**LISTED ENTRIES:**

====

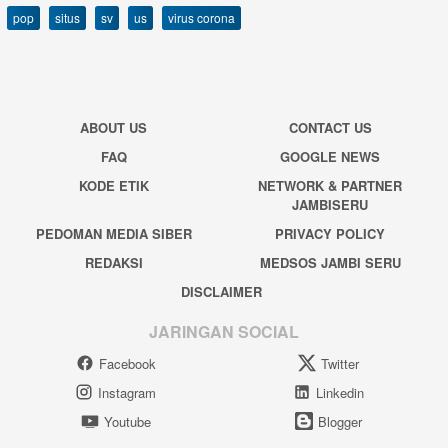
pop
situs
sv
us
virus corona
ABOUT US
CONTACT US
FAQ
GOOGLE NEWS
KODE ETIK
NETWORK & PARTNER
JAMBISERU
PEDOMAN MEDIA SIBER
PRIVACY POLICY
REDAKSI
MEDSOS JAMBI SERU
DISCLAIMER
JARINGAN SOCIAL
Facebook
Twitter
Instagram
Linkedin
Youtube
Blogger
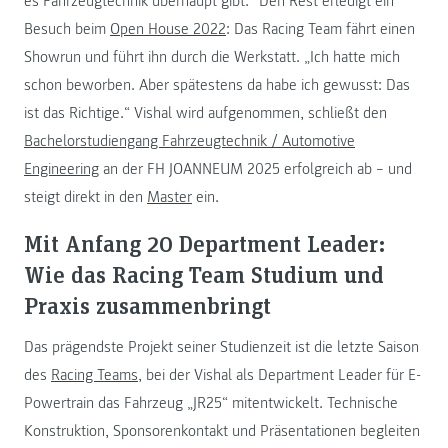
es Fahrzeugtechnik überhaupt gibt.“ Den Rest erledigt ein
Besuch beim
Open House 2022
: Das Racing Team fährt einen
Showrun und führt ihn durch die Werkstatt. „Ich hatte mich
schon beworben. Aber spätestens da habe ich gewusst: Das
ist das Richtige.“ Vishal wird aufgenommen, schließt den
Bachelorstudiengang Fahrzeugtechnik / Automotive
Engineering
an der FH JOANNEUM 2025 erfolgreich ab – und
steigt direkt in den
Master
ein.
Mit Anfang 20 Department Leader:
Wie das Racing Team Studium und
Praxis zusammenbringt
Das prägendste Projekt seiner Studienzeit ist die letzte Saison
des
Racing Teams
, bei der Vishal als Department Leader für E-
Powertrain das Fahrzeug „JR25“ mitentwickelt. Technische
Konstruktion, Sponsorenkontakt und Präsentationen begleiten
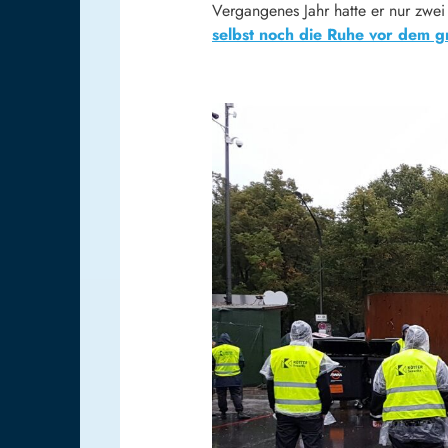
Vergangenes Jahr hatte er nur zwei
selbst noch die Ruhe vor dem 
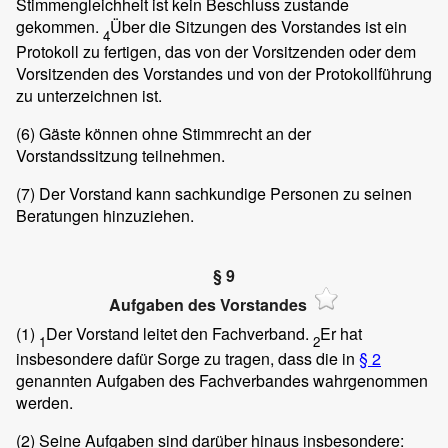
Stimmengleichheit ist kein Beschluss zustande
gekommen.
Über die Sitzungen des Vorstandes ist ein
4
Protokoll zu fertigen, das von der Vorsitzenden oder dem
Vorsitzenden des Vorstandes und von der Protokollführung
zu unterzeichnen ist.
(6)
Gäste können ohne Stimmrecht an der
Vorstandssitzung teilnehmen.
(7)
Der Vorstand kann sachkundige Personen zu seinen
Beratungen hinzuziehen.
§ 9
Aufgaben des Vorstandes
(1)
Der Vorstand leitet den Fachverband.
Er hat
1
2
insbesondere dafür Sorge zu tragen, dass die in
§ 2
genannten Aufgaben des Fachverbandes wahrgenommen
werden.
(2)
Seine Aufgaben sind darüber hinaus insbesondere:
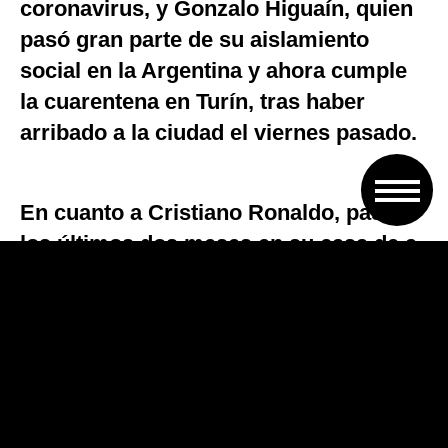
coronavirus, y Gonzalo Higuaín, quien
pasó gran parte de su aislamiento
social en la Argentina y ahora cumple
la cuarentena en Turín, tras haber
arribado a la ciudad el viernes pasado.
En cuanto a Cristiano Ronaldo, pasó
los últimos dos meses en su casa de a
Isla de Madeira, en Portugal, en la fase
más aguda de la pandemia, y regresó a
Turín el 4 de mayo.
Desde ese momento, cumplió con los 14
días de aislamiento establecidos por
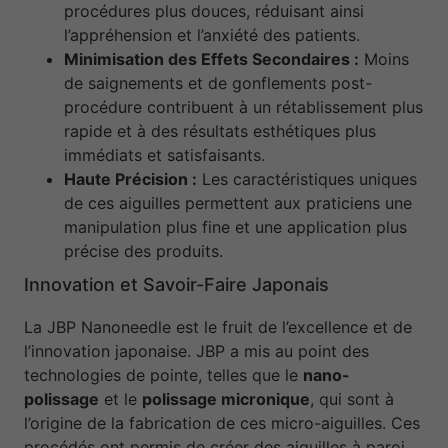
procédures plus douces, réduisant ainsi
l’appréhension et l’anxiété des patients.
Minimisation des Effets Secondaires :
Moins
de saignements et de gonflements post-
procédure contribuent à un rétablissement plus
rapide et à des résultats esthétiques plus
immédiats et satisfaisants.
Haute Précision :
Les caractéristiques uniques
de ces aiguilles permettent aux praticiens une
manipulation plus fine et une application plus
précise des produits.
Innovation et Savoir-Faire Japonais
La JBP Nanoneedle est le fruit de l’excellence et de
l’innovation japonaise. JBP a mis au point des
technologies de pointe, telles que le
nano-
polissage
et le
polissage micronique
, qui sont à
l’origine de la fabrication de ces micro-aiguilles. Ces
procédés ont permis de créer des aiguilles à paroi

====

**EXERCISE GOAL:** None of the pictures should appear; repeat the records exactly otherwise.

**EXPECTED ANSWER:**
pop
situs
sv
us
virus corona
ABOUT US
CONTACT US
FAQ
GOOGLE NEWS
KODE ETIK
NETWORK & PARTNER
JAMBISERU
PEDOMAN MEDIA SIBER
PRIVACY POLICY
REDAKSI
MEDSOS JAMBI SERU
DISCLAIMER
JARINGAN SOCIAL
Facebook
Twitter
Instagram
Linkedin
Youtube
Blogger
es Fahrzeugtechnik überhaupt gibt.“ Den Rest erledigt ein
Besuch beim
Open House 2022
: Das Racing Team fährt einen
Showrun und führt ihn durch die Werkstatt. „Ich hatte mich
schon beworben. Aber spätestens da habe ich gewusst: Das
ist das Richtige.“ Vishal wird aufgenommen, schließt den
Bachelorstudiengang Fahrzeugtechnik / Automotive
Engineering
an der FH JOANNEUM 2025 erfolgreich ab – und
steigt direkt in den
Master
ein.
Mit Anfang 20 Department Leader:
Wie das Racing Team Studium und
Praxis zusammenbringt
Das prägendste Projekt seiner Studienzeit ist die letzte Saison
des
Racing Teams
, bei der Vishal als Department Leader für E-
Powertrain das Fahrzeug „JR25“ mitentwickelt. Technische
Konstruktion, Sponsorenkontakt und Präsentationen begleiten
Vergangenes Jahr hatte er nur zwei
selbst noch die Ruhe vor dem 
Stimmengleichheit ist kein Beschluss zustande
gekommen.
Über die Sitzungen des Vorstandes ist ein
4
Protokoll zu fertigen, das von der Vorsitzenden oder dem
Vorsitzenden des Vorstandes und von der Protokollführung
zu unterzeichnen ist.
(6)
Gäste können ohne Stimmrecht an der
Vorstandssitzung teilnehmen.
(7)
Der Vorstand kann sachkundige Personen zu seinen
Beratungen hinzuziehen.
§ 9
Aufgaben des Vorstandes
(1)
Der Vorstand leitet den Fachverband.
Er hat
1
2
insbesondere dafür Sorge zu tragen, dass die in
§ 2
genannten Aufgaben des Fachverbandes wahrgenommen
werden.
(2)
Seine Aufgaben sind darüber hinaus insbesondere:
coronavirus, y Gonzalo Higuaín, quien
pasó gran parte de su aislamiento
social en la Argentina y ahora cumple
la cuarentena en Turín, tras haber
arribado a la ciudad el viernes pasado.
En cuanto a Cristiano Ronaldo, pasó
los últimos dos meses en su casa de a
Isla de Madeira, en Portugal, en la fase
más aguda de la pandemia, y regresó a
Turín el 4 de mayo.
Desde ese momento, cumplió con los 14
días de aislamiento establecidos por
procédures plus douces, réduisant ainsi
l’appréhension et l’anxiété des patients.
Minimisation des Effets Secondaires :
Moins
de saignements et de gonflements post-
procédure contribuent à un rétablissement plus
rapide et à des résultats esthétiques plus
immédiats et satisfaisants.
Haute Précision :
Les caractéristiques uniques
de ces aiguilles permettent aux praticiens une
manipulation plus fine et une application plus
précise des produits.
Innovation et Savoir-Faire Japonais
La JBP Nanoneedle est le fruit de l’excellence et de
l’innovation japonaise. JBP a mis au point des
technologies de pointe, telles que le
nano-
polissage
et le
polissage micronique
, qui sont à
l’origine de la fabrication de ces micro-aiguilles. Ces
procédés ont permis de créer des aiguilles à paroi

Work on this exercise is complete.